[Problem requirements]: Reproduce the data below word for word, setting aside any picture it holds.

[Data extract]:
______________________________

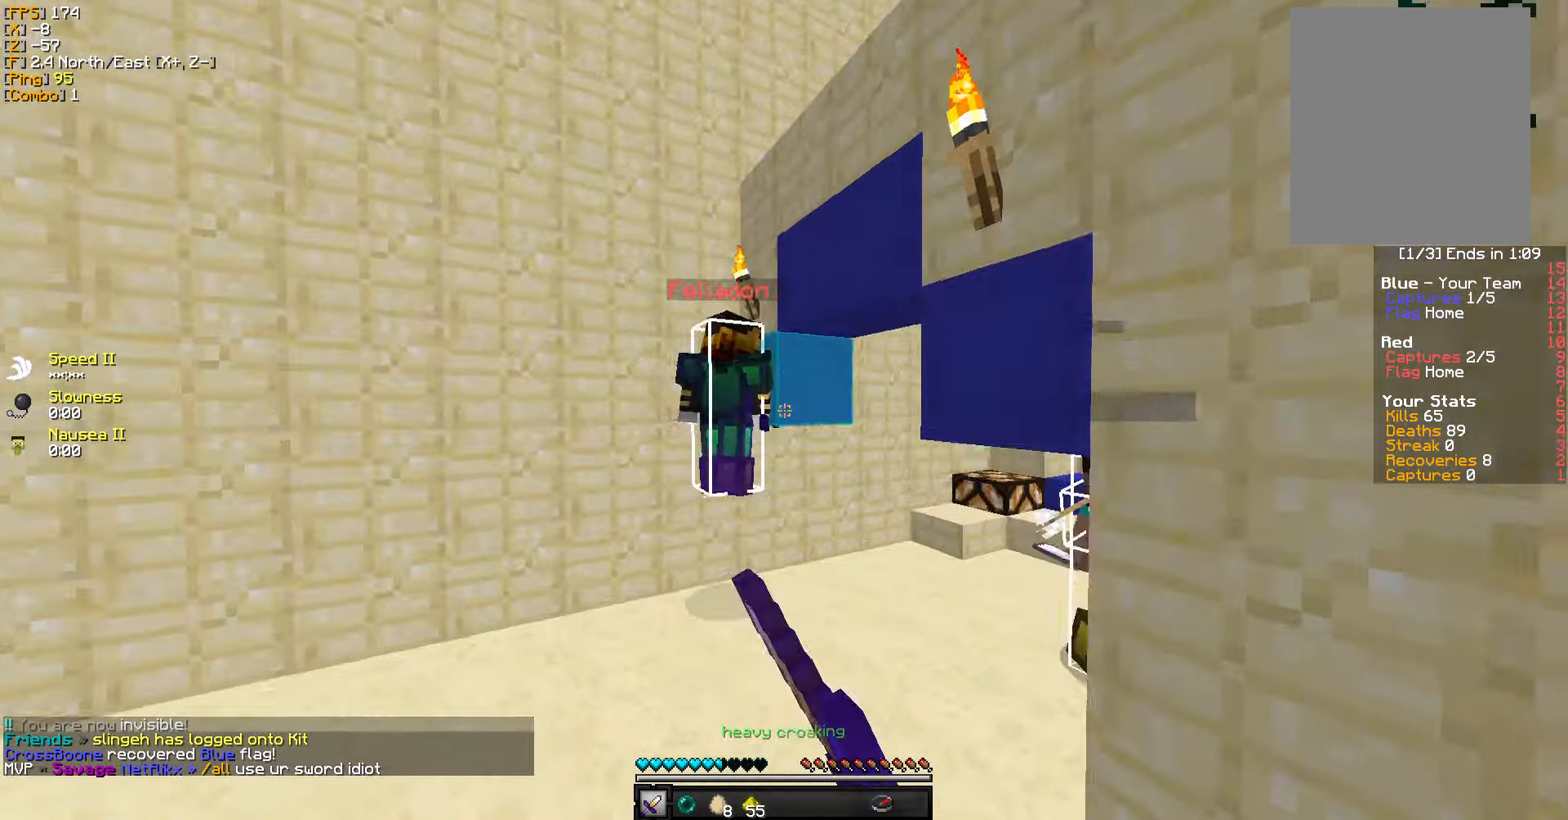
{"keys": ["w"], "mouse": ["left"], "events": [[50, "mouse_left", "up"], [100, "mouse_left", "down"], [200, "mouse_left", "up"], [267, "mouse_right", "down"], [284, "mouse_left", "down"], [334, "mouse_left", "up"], [384, "mouse_right", "up"], [434, "mouse_left", "down"]]}
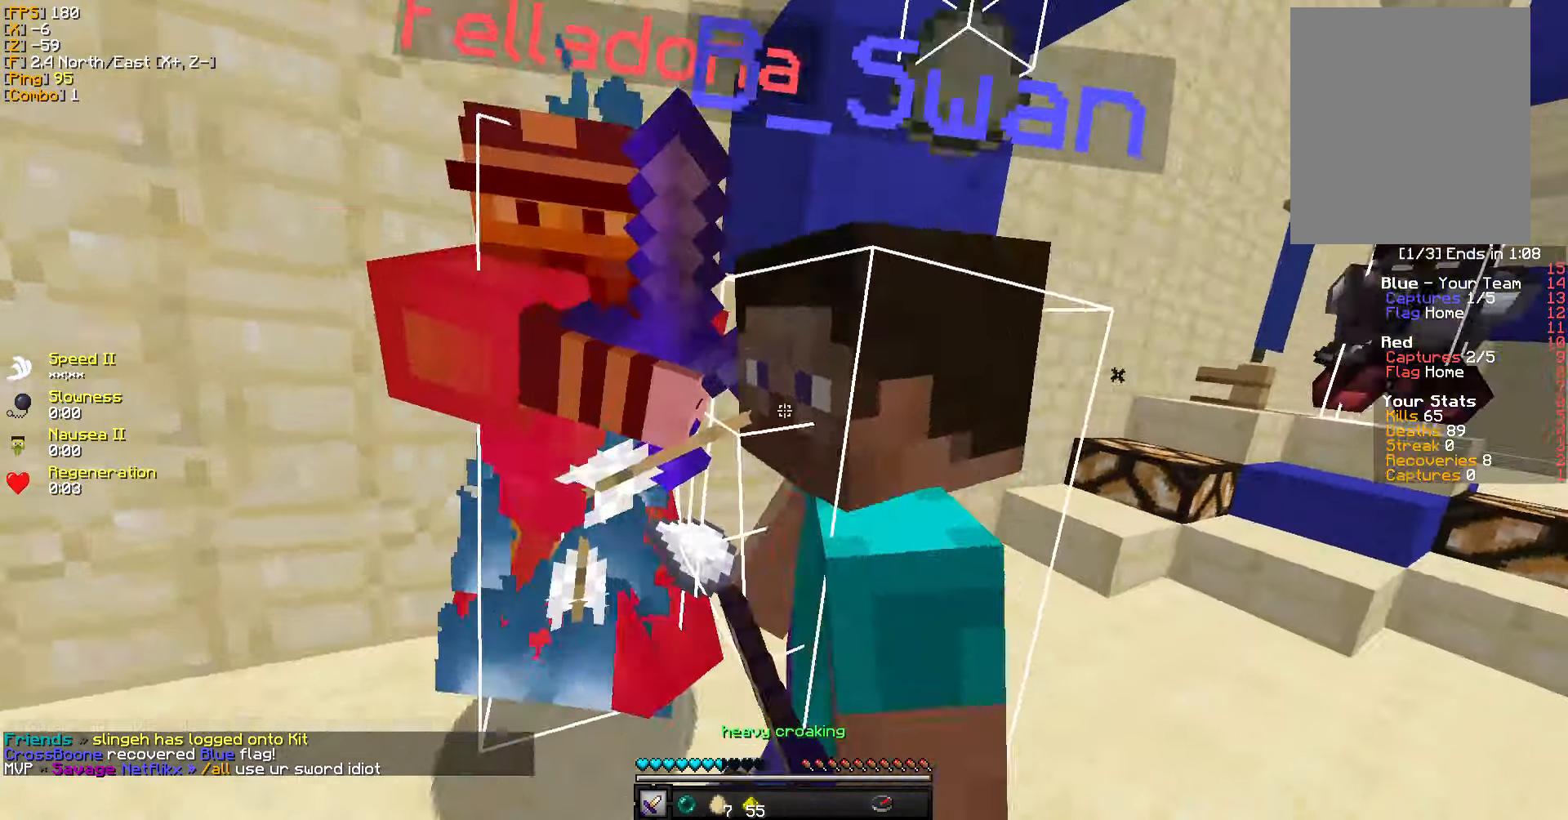
{"keys": ["a", "w"], "mouse": ["left"], "events": [[34, "mouse_left", "up"], [84, "mouse_left", "down"], [100, "d", "down"], [100, "w", "up"], [167, "a", "down"], [167, "mouse_left", "up"], [234, "d", "up"], [250, "s", "down"], [267, "mouse_left", "down"], [350, "mouse_left", "up"], [417, "mouse_left", "down"], [434, "s", "up"], [500, "w", "down"]]}
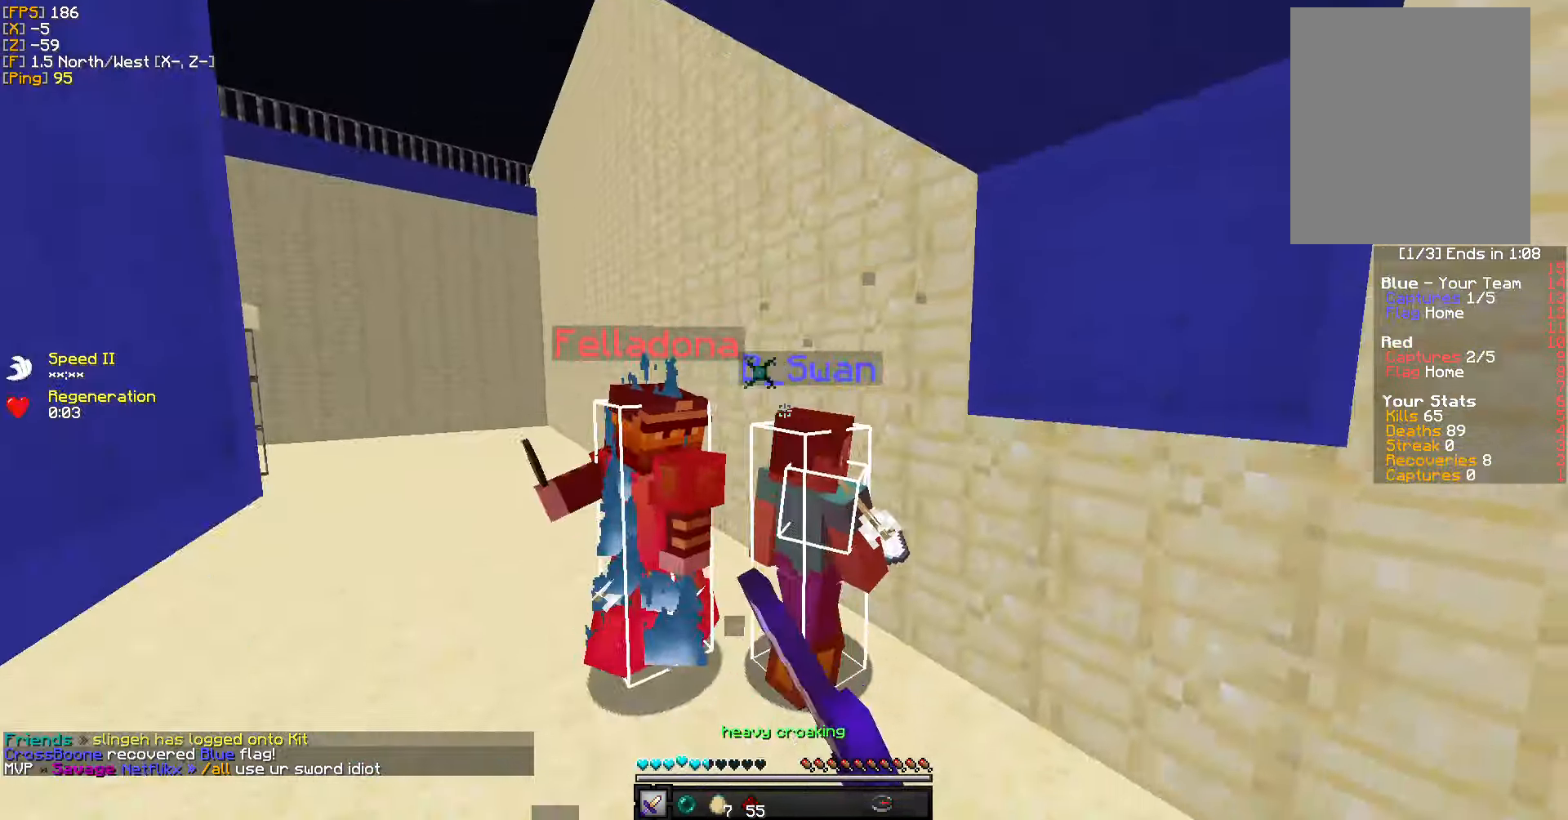
{"keys": ["a"], "mouse": [], "events": [[17, "mouse_left", "up"], [84, "mouse_left", "down"], [167, "mouse_left", "up"], [234, "mouse_left", "down"], [267, "a", "up"], [284, "a", "down"], [317, "mouse_left", "up"], [367, "w", "up"], [384, "mouse_left", "down"], [484, "mouse_left", "up"]]}
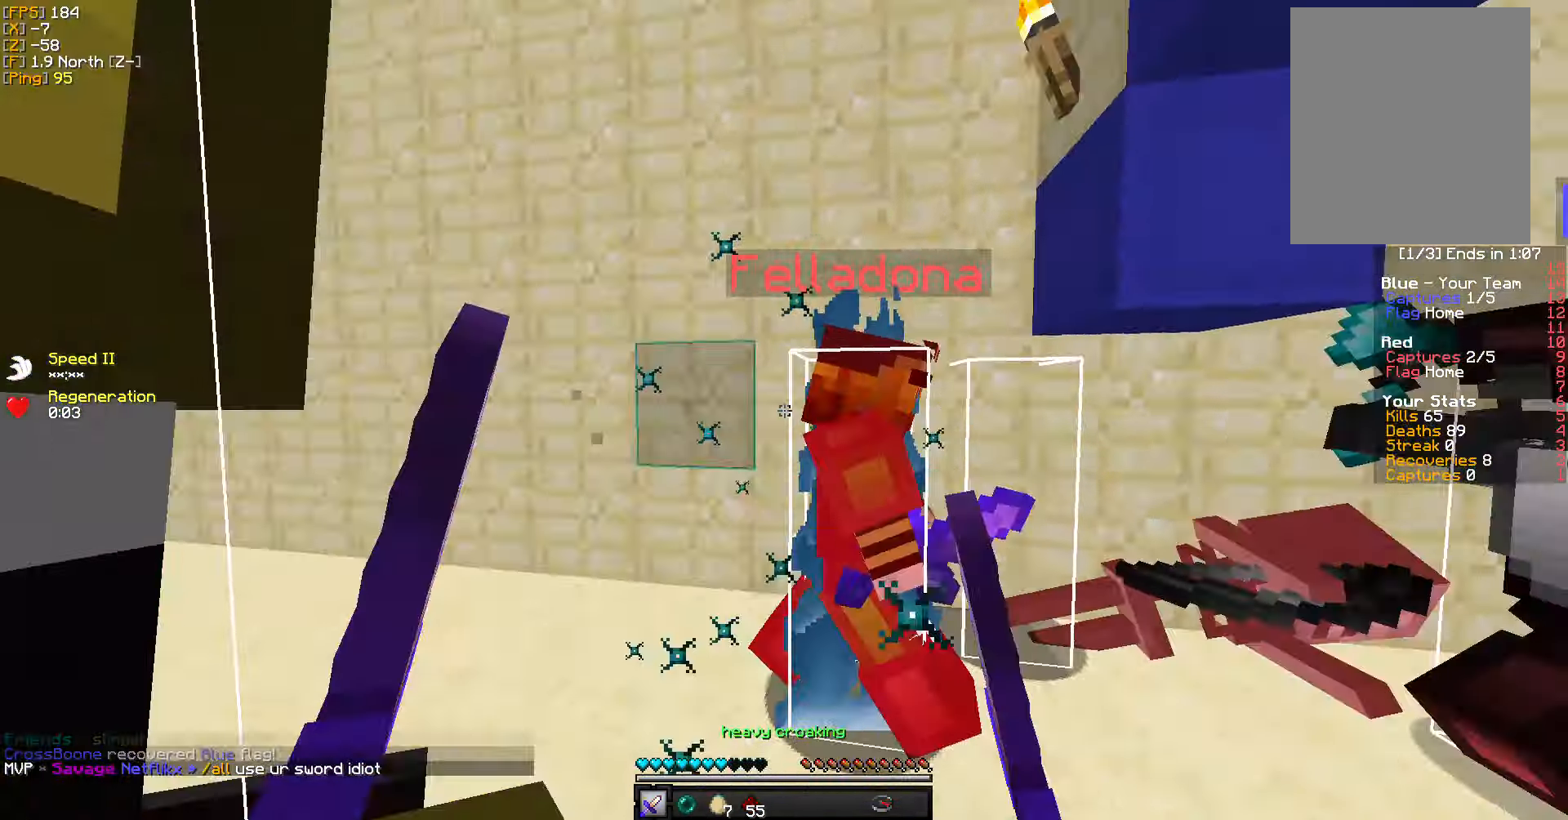
{"keys": ["d"], "mouse": ["left"], "events": [[50, "mouse_left", "down"], [50, "w", "down"], [134, "mouse_left", "up"], [150, "a", "up"], [184, "mouse_left", "down"], [200, "d", "down"], [267, "mouse_left", "up"], [350, "mouse_left", "down"], [434, "mouse_left", "up"], [484, "w", "up"], [500, "mouse_left", "down"]]}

______________________________

[Written answer]:
{"keys": ["w"], "mouse": ["left"], "events": [[50, "mouse_left", "up"], [100, "mouse_left", "down"], [200, "mouse_left", "up"], [267, "mouse_right", "down"], [284, "mouse_left", "down"], [334, "mouse_left", "up"], [384, "mouse_right", "up"], [434, "mouse_left", "down"]]}
{"keys": ["a", "w"], "mouse": ["left"], "events": [[34, "mouse_left", "up"], [84, "mouse_left", "down"], [100, "d", "down"], [100, "w", "up"], [167, "a", "down"], [167, "mouse_left", "up"], [234, "d", "up"], [250, "s", "down"], [267, "mouse_left", "down"], [350, "mouse_left", "up"], [417, "mouse_left", "down"], [434, "s", "up"], [500, "w", "down"]]}
{"keys": ["a"], "mouse": [], "events": [[17, "mouse_left", "up"], [84, "mouse_left", "down"], [167, "mouse_left", "up"], [234, "mouse_left", "down"], [267, "a", "up"], [284, "a", "down"], [317, "mouse_left", "up"], [367, "w", "up"], [384, "mouse_left", "down"], [484, "mouse_left", "up"]]}
{"keys": ["d"], "mouse": ["left"], "events": [[50, "mouse_left", "down"], [50, "w", "down"], [134, "mouse_left", "up"], [150, "a", "up"], [184, "mouse_left", "down"], [200, "d", "down"], [267, "mouse_left", "up"], [350, "mouse_left", "down"], [434, "mouse_left", "up"], [484, "w", "up"], [500, "mouse_left", "down"]]}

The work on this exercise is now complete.